MATERIAL SHOWN =

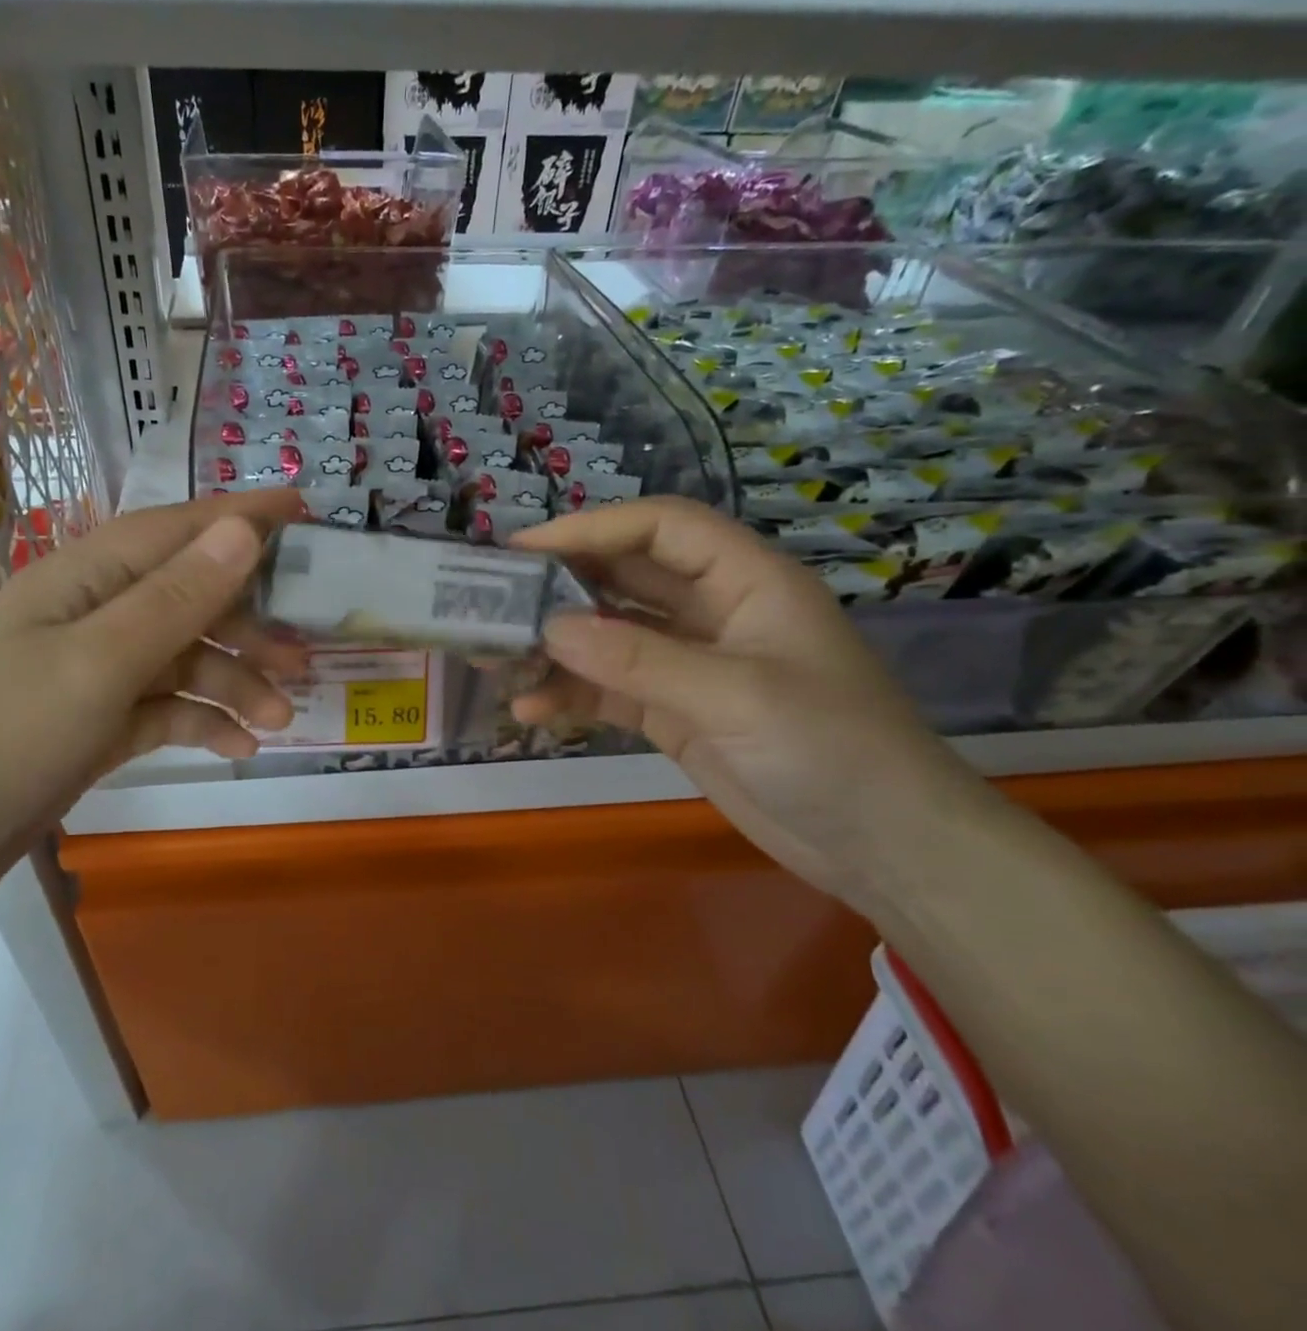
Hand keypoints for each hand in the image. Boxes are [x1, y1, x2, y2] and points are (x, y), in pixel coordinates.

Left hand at [0, 489, 307, 927]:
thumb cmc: (0, 738)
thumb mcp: (97, 663)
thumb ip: (176, 598)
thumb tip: (243, 529)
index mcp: (85, 578)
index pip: (177, 529)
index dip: (242, 516)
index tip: (305, 510)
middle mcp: (92, 615)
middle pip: (189, 598)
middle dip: (249, 624)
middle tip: (304, 659)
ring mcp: (92, 673)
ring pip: (183, 660)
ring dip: (234, 683)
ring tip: (280, 720)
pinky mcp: (95, 725)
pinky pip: (165, 709)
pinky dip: (203, 722)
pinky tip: (239, 747)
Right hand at [510, 498, 1005, 907]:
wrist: (885, 851)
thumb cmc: (832, 750)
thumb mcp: (736, 695)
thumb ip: (639, 659)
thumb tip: (548, 628)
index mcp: (745, 581)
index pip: (660, 528)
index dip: (593, 528)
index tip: (524, 550)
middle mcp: (713, 613)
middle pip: (625, 578)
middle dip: (562, 586)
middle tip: (495, 600)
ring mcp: (691, 665)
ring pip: (609, 636)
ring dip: (557, 646)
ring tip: (499, 658)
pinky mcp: (675, 712)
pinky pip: (611, 689)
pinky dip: (571, 694)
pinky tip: (531, 709)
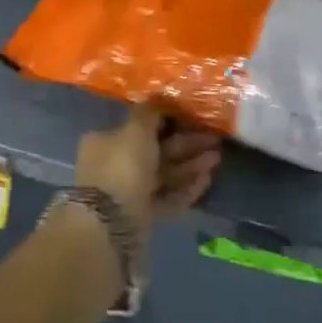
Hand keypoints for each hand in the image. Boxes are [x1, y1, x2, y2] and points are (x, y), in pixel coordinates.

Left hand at [75, 105, 221, 226]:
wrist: (111, 225)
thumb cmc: (122, 166)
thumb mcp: (136, 129)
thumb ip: (150, 112)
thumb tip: (159, 97)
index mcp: (105, 141)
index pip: (138, 126)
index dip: (165, 121)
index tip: (190, 118)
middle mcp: (113, 165)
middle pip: (155, 150)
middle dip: (185, 145)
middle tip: (213, 139)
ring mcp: (127, 193)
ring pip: (163, 175)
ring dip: (189, 166)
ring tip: (216, 159)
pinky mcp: (141, 217)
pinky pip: (166, 198)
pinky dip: (185, 189)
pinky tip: (207, 181)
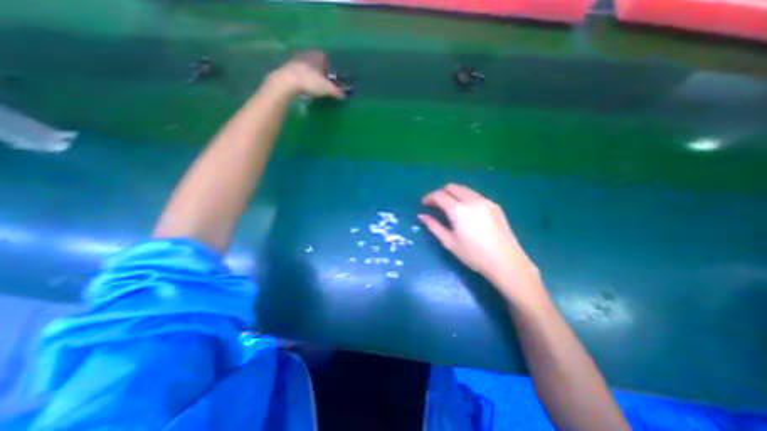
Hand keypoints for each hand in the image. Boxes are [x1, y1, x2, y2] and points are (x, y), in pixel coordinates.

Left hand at [267, 49, 343, 98]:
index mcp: (317, 54)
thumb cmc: (310, 81)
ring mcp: (295, 58)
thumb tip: (344, 95)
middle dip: (319, 71)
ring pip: (306, 66)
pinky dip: (301, 77)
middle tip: (321, 83)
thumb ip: (337, 91)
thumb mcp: (327, 88)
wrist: (287, 81)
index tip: (329, 78)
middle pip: (315, 62)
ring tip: (312, 86)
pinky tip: (302, 86)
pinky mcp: (287, 66)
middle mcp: (307, 53)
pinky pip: (298, 71)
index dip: (328, 68)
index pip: (325, 58)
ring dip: (309, 74)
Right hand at [422, 184, 540, 300]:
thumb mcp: (449, 242)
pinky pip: (475, 195)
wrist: (506, 262)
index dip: (429, 197)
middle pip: (452, 187)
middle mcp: (472, 200)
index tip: (424, 204)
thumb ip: (434, 226)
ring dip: (453, 194)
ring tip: (449, 207)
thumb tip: (421, 216)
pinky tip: (465, 211)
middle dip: (440, 193)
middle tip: (435, 205)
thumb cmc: (474, 255)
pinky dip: (465, 198)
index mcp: (459, 210)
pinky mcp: (494, 205)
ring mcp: (485, 201)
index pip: (439, 195)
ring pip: (464, 189)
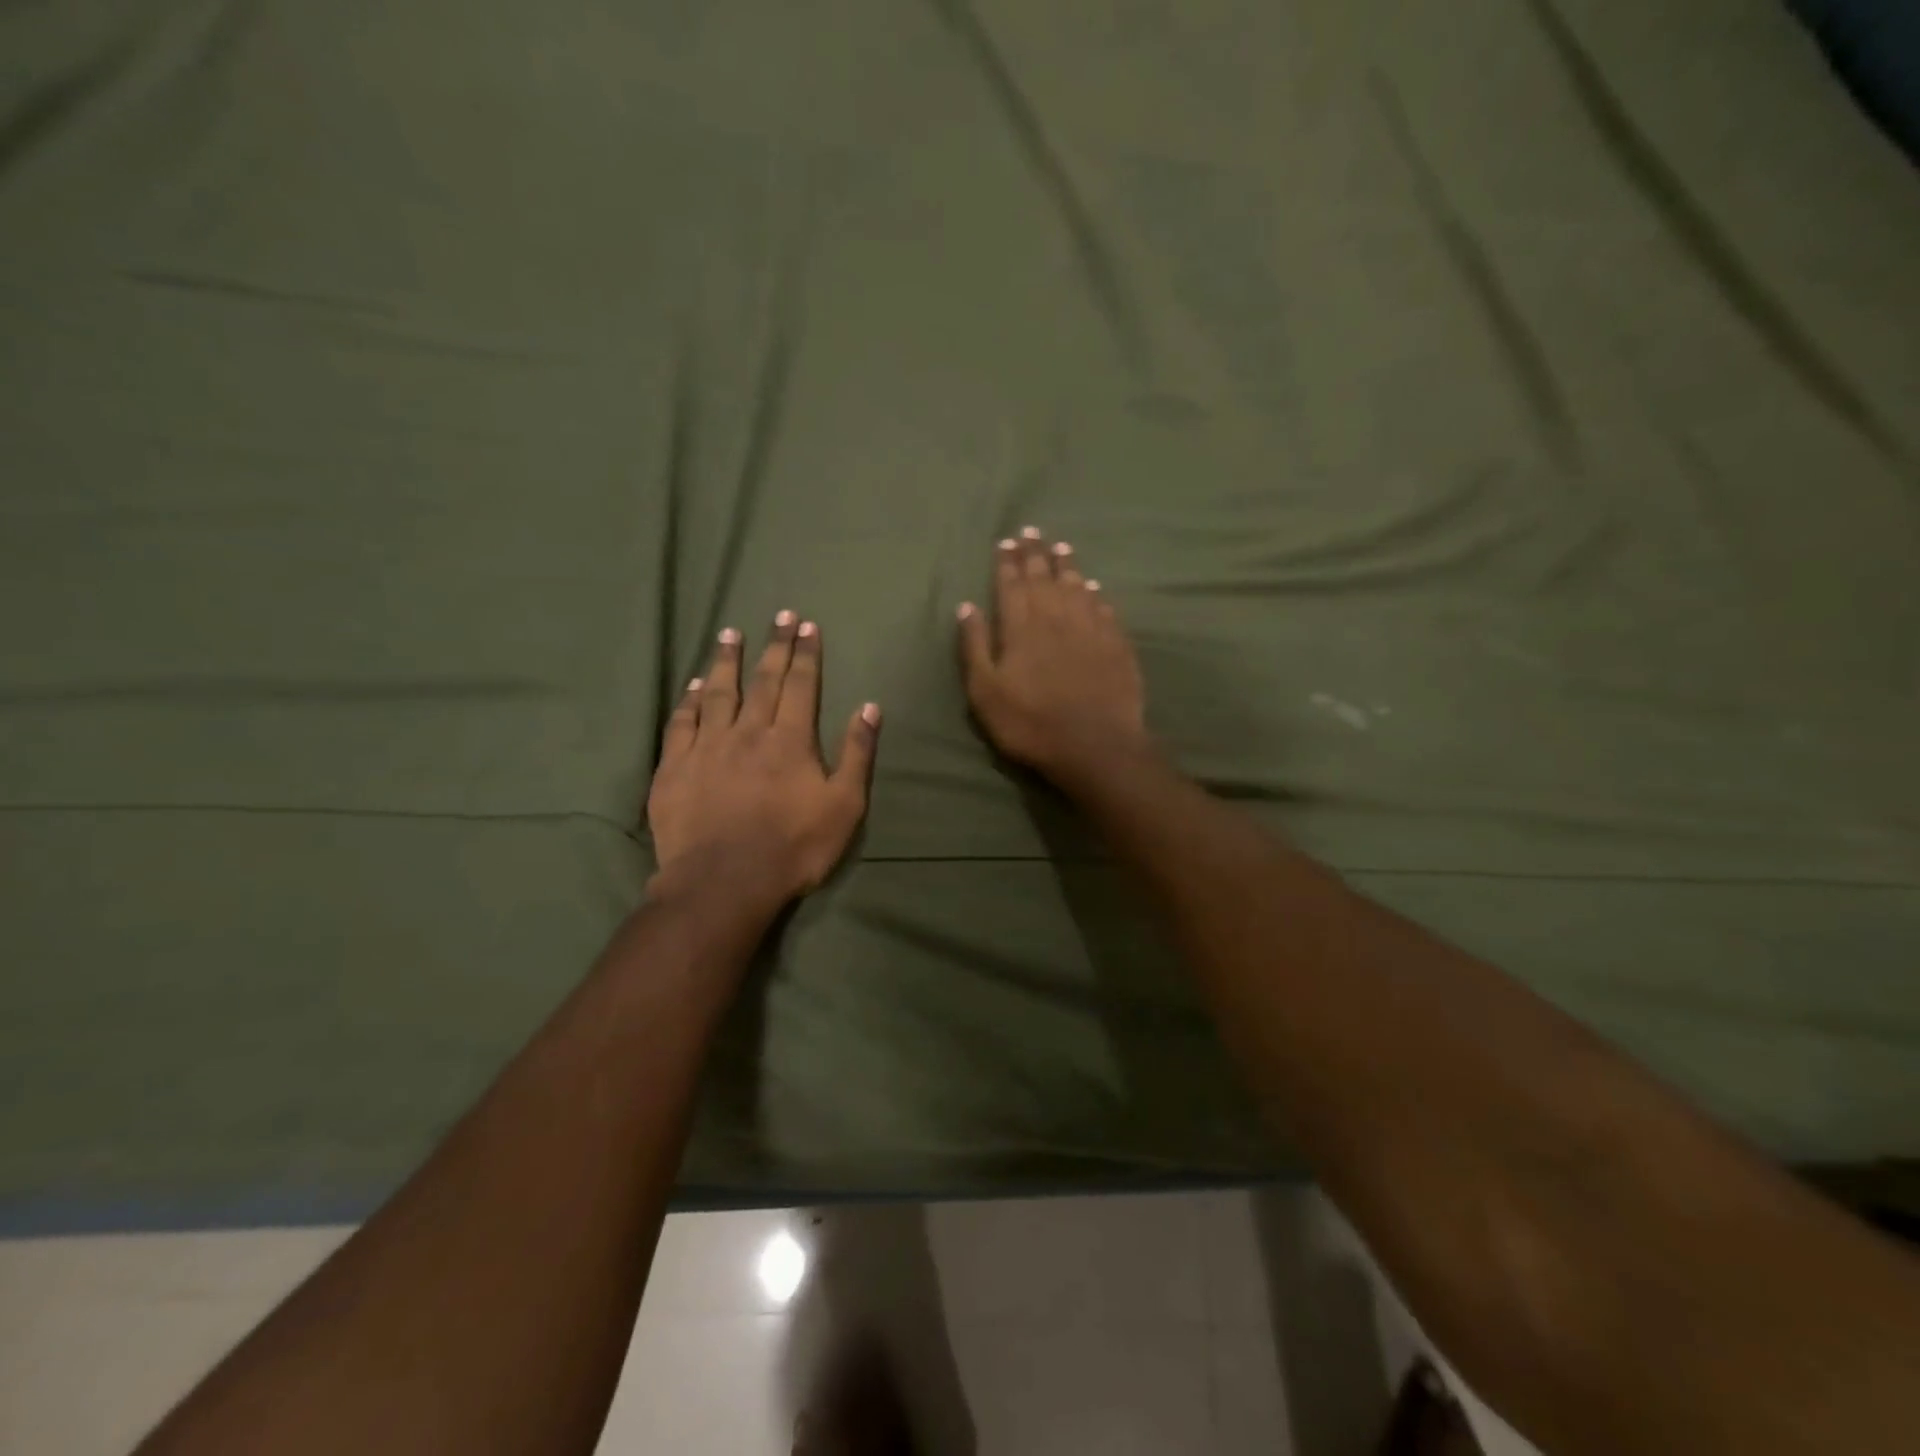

WORK TO COMPLETE =
Repeat the data above exactly, leaving out any pictures it holds.

TASK OUTPUT =
Hand keypoints for each hand in the image. Boxes are [x1, y1, x2, y2] and points are (x, y), in pixel coordinates.

Left hand at [0, 489, 307, 927]:
thumb cmc: (0, 738)
thumb mcp: (97, 663)
thumb ip: (176, 598)
thumb tip: (243, 529)
index mcp: (85, 578)
index pip: (177, 529)
index dip: (242, 516)
index tip: (305, 510)
middle mcp: (92, 615)
middle pip: (189, 598)
middle dip: (249, 624)
middle tip: (304, 659)
ring mcp: (92, 673)
ring pip: (183, 660)
ring dip: (234, 683)
ring tip: (280, 720)
pinky mcp: (95, 725)
pinky pip: (165, 709)
pinky dip: (203, 722)
pinky tip: (239, 747)
Right hand at [510, 498, 1005, 907]:
wrist: (885, 851)
thumb cmc: (832, 750)
thumb mcp: (736, 695)
thumb ip: (639, 659)
thumb tip: (548, 628)
index mcp: (745, 581)
index pip: (660, 528)
index dip: (593, 528)
index tip: (524, 550)
middle mcp: (713, 613)
middle pip: (625, 578)
middle dip: (562, 586)
middle tip: (495, 600)
ring mcp: (691, 665)
ring pip: (609, 636)
ring dip: (557, 646)
ring tip: (499, 658)
pinky mcp: (675, 712)
pinky pip: (611, 689)
pinky dip: (571, 694)
pinky tip: (531, 709)
Hand keypoints for each hand in the image. Boxes are [x1, y1, x2, y2] and points are (x, y), in pixel coordinates.

Left hand at [75, 105, 221, 226]:
wrist: (111, 225)
thumb cmc: (122, 166)
thumb mcp: (136, 129)
thumb ip: (150, 112)
thumb tip: (159, 97)
index mcp: (105, 141)
index pip: (138, 126)
index dip: (165, 121)
index tip: (190, 118)
middle mcp: (113, 165)
middle pip: (155, 150)
middle dip: (185, 145)
middle tip: (213, 139)
ring mcp: (127, 193)
ring pip: (163, 175)
ring dip: (189, 166)
ring tip: (216, 159)
pinky mcp: (141, 217)
pinky pip: (166, 198)
pinky dip: (185, 189)
pinky tip: (207, 181)
Hand keypoints for each hand in the image. Boxes are [x1, y1, x2, y2] and points are (x, y), in pixel coordinates.

Left hand at [267, 49, 343, 98]:
index mcp: (317, 54)
thumb cmc: (310, 81)
ring mcp: (295, 58)
thumb tip: (344, 95)
middle dip: (319, 71)
ring pip: (306, 66)
pinky dip: (301, 77)
middle tip: (321, 83)
thumb ip: (337, 91)
thumb mcp: (327, 88)
wrist: (287, 81)
index tip: (329, 78)
middle pip: (315, 62)
ring tip: (312, 86)
pinky tip: (302, 86)
pinky mcp: (287, 66)
middle mcp: (307, 53)
pinky pip: (298, 71)
index dip: (328, 68)
index pip: (325, 58)
ring dip: (309, 74)
Right hand at [422, 184, 540, 300]:
thumb mcp: (449, 242)
pinky pip: (475, 195)
wrist: (506, 262)
index dip: (429, 197)
middle pip: (452, 187)
middle mcp: (472, 200)
index tip: (424, 204)
thumb ip: (434, 226)
ring dip: (453, 194)
ring tip: (449, 207)
thumb tip: (421, 216)
pinky tip: (465, 211)
middle dip: (440, 193)
middle tip: (435, 205)
thumb cmc: (474, 255)
pinky dip: (465, 198)
index mcp: (459, 210)
pinky mcp: (494, 205)
ring mcp: (485, 201)
index pip: (439, 195)
ring pip: (464, 189)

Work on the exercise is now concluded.